We are a local 501(c)(3) that holds land for preservation and minimal public use. Our expenses and charitable contributions are minimal so we don't pass the annual public support test. We have received a very large bequest that is restricted to investment as a permanent endowment. We do not need the investment income and gains for operations, and wish to let the fund grow for many years to accumulate funds to make land purchases. We are not able to prudently spend the required 5% to avoid the private foundation excise tax. What ways can we re-structure? Can we contribute the endowment to a Donor Advised Fund? Can we establish some other type of nonprofit entity?
The fact that you have a small amount of charitable contribution income should not prevent you from being a public charity if it is from a sufficient number of qualified sources. Expenditures have nothing to do with your public support status. A major bequest would normally be considered an “unusual grant” and would not count in the public support calculation at all, although significant investment income that goes only in the denominator of the fraction could flip you to private foundation status in future years. (See Ready Reference Page: “Calculating Public Support”) Therefore, you probably want to get the endowment out of the smaller operating entity.

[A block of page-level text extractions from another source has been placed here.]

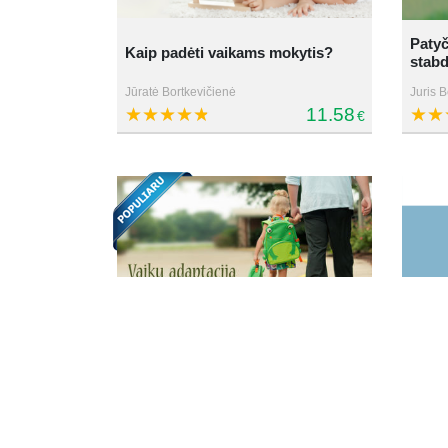
Patyč
Kaip padėti vaikams mokytis?
stab
Jūratė Bortkevičienė
Juris B
11.58
€
Nuoto
Vaikų adaptacija darželyje
išgyv
Jūratė Bortkevičienė
Evalda
8.99
€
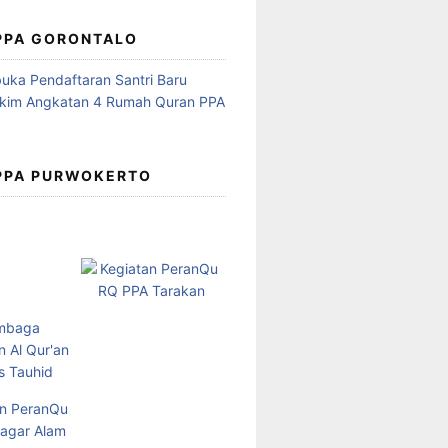
 PPA GORONTALO
 PPA PURWOKERTO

If you are still a public charity, giving money to a donor advised fund would convert the distribution from the DAF back to the operating entity into income that would qualify as public support (under current rules that are under review by the IRS) and would help your public support qualification. Unfortunately, if you give the funds to a DAF sponsor, you lose control over it. But since it is an endowment from which only income is available for current expenditure, that may not be the end of the world.
If you are now a private foundation, a DAF sponsor would have to exercise expenditure responsibility on distributions to a private foundation, but you may avoid that requirement by making it a fund designated only for your use, and not a donor advised fund. If you hold the funds in your present organization as a private foundation but can’t spend the income effectively on a current basis, you could make the balance of the 5% payout requirement to a designated fund at a community foundation to be held for expenditure later. (This rule that currently permits this is also under current review by the IRS.)

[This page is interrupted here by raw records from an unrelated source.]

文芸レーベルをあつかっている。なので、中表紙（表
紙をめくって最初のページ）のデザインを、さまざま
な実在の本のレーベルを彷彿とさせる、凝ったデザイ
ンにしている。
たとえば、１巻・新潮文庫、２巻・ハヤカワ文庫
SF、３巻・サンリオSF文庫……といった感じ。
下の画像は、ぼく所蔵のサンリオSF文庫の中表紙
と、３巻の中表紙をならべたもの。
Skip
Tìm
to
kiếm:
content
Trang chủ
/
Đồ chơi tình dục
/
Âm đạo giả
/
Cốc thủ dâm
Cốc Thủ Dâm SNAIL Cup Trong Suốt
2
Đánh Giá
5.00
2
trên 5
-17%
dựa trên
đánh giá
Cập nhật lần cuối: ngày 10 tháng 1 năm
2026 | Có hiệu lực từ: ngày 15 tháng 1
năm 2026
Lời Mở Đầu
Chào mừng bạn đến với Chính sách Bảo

If you are still a public charity, you might create a “supporting organization” to hold the money and provide the cash for the acquisitions you anticipate later. A supporting organization has no annual distribution requirement, but it loses its supporting organization status if the supported organization loses its public charity status, so it could be risky in your situation.
You could also consider setting up a controlled 501(c)(4) social welfare entity with similar charitable purposes that would not be under the standard private foundation rules and would not have to meet an annual expenditure requirement.
There are a variety of opportunities that might work alone or in some combination, so you ought to consult with an attorney who understands these issues. You may need to get the approval of your state Attorney General or a court to move a large amount of endowment from one entity to another, but they are frequently cooperative when the maneuver saves funds for local charitable purposes instead of paying significant excise taxes to the feds.